L'Enjeu de la Perception Publique et des Médias
L'absence d'échos dans les "grands médias nationaux" pour les succès du motocross et de l'enduro français est symptomatique d'un désamour médiatique persistant. Le sport moto, souvent perçu comme bruyant, polluant et potentiellement dangereux, peine à se faire une place dans un paysage médiatique dominé par des préoccupations environnementales et une recherche constante de sujets consensuels. Les reportages sur le "cross bitume", bien qu'ils aient attiré l'attention, n'ont pas nécessairement contribué à une meilleure image du sport moto dans son ensemble. Au contraire, ils risquent de renforcer les stéréotypes négatifs et de détourner l'attention des réussites sportives légitimes.
L'industrie de la moto, les fédérations sportives et les passionnés doivent donc redoubler d'efforts pour changer cette perception. Cela passe par une communication plus efficace, la mise en avant de pratiques respectueuses de l'environnement et de la réglementation, et la valorisation des aspects positifs du sport moto : camaraderie, dépassement de soi, technicité, et lien avec la nature (pour les disciplines off road). L'objectif est de montrer que le sport moto est un univers complexe et diversifié, bien au-delà des clichés véhiculés par certains reportages sensationnalistes.

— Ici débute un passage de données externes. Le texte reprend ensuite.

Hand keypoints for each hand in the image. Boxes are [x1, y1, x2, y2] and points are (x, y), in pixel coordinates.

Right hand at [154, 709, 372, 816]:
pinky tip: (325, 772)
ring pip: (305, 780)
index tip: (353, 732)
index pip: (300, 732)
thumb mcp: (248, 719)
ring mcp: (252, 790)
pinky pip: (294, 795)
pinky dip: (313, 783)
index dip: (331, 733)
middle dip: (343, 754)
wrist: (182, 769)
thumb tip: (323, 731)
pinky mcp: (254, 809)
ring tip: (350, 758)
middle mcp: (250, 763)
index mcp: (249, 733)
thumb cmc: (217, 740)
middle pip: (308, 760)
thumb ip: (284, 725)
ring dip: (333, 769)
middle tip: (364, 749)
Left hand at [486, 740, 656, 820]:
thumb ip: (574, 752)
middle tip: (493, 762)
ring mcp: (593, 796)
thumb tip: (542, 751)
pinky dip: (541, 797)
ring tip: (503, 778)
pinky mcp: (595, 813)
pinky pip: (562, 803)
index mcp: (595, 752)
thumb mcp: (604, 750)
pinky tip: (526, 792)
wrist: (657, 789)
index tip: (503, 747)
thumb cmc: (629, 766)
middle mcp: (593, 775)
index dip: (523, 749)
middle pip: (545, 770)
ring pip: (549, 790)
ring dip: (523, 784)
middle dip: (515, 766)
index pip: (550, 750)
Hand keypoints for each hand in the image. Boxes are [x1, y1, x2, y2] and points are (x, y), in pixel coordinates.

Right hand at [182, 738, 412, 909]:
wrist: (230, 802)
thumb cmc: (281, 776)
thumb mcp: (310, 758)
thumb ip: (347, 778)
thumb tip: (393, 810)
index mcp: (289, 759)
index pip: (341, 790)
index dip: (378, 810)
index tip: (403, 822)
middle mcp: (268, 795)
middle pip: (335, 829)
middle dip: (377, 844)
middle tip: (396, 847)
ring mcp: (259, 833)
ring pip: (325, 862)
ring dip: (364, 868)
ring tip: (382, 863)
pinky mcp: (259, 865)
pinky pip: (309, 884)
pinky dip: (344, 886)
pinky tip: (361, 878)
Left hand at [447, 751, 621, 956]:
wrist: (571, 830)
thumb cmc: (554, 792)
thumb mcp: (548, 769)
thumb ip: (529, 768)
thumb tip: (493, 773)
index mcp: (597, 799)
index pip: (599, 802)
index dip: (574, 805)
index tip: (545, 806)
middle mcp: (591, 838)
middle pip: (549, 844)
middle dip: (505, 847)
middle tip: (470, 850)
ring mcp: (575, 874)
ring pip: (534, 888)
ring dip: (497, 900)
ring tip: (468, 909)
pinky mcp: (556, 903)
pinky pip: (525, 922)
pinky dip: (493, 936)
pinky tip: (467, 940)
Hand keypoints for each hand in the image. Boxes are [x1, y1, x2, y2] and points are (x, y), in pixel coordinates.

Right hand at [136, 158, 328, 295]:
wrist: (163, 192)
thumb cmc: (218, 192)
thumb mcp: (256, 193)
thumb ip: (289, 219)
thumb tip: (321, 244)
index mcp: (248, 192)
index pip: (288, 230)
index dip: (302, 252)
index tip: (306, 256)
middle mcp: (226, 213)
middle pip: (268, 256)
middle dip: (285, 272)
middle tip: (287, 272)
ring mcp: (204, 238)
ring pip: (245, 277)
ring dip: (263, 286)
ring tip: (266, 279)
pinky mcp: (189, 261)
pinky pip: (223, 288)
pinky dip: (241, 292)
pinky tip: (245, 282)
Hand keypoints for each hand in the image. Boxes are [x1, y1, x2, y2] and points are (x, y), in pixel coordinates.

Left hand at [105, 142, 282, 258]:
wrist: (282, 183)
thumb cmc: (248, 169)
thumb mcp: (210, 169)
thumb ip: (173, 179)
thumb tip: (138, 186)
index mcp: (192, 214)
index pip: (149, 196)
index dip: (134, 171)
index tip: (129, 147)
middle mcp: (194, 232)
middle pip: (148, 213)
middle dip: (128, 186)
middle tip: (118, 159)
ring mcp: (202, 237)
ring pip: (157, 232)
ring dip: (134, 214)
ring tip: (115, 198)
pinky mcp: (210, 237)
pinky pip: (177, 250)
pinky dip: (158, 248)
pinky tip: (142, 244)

L'Avenir du Sport Moto : Entre Tradition et Innovation
L'essor du "cross bitume" et son traitement médiatique soulèvent la question de l'évolution du sport moto à l'ère numérique. Les réseaux sociaux et les plateformes de partage de vidéos ont ouvert de nouvelles voies pour la diffusion de contenus et la création de communautés. Le motocross, comme d'autres sports, doit s'adapter à ces nouveaux canaux de communication pour toucher un public plus large, notamment les jeunes générations.
Cependant, il est crucial de ne pas sacrifier les valeurs fondamentales du sport au profit d'une simple recherche de buzz. Les succès remportés sur les terrains de compétition, les valeurs de fair-play, de courage et de persévérance, doivent rester au cœur de la promotion du sport moto. L'innovation, qu'il s'agisse de nouvelles disciplines, de technologies plus respectueuses de l'environnement ou de formats médiatiques adaptés, sera essentielle pour assurer l'avenir du sport moto et lui permettre de gagner la reconnaissance qu'il mérite.
Le "cross bitume" représente un défi pour les instances dirigeantes du sport moto. Il illustre la capacité des jeunes à innover et à trouver de nouveaux espaces d'expression, même dans la marge de la légalité. La réponse ne doit pas être uniquement répressive, mais doit également explorer des voies d'intégration et de canalisation, tout en rappelant l'importance du respect des règles et de la sécurité. L'objectif ultime est de permettre à toutes les formes de motocyclisme de s'épanouir dans un cadre respectueux et épanouissant, tant pour les pratiquants que pour la société dans son ensemble.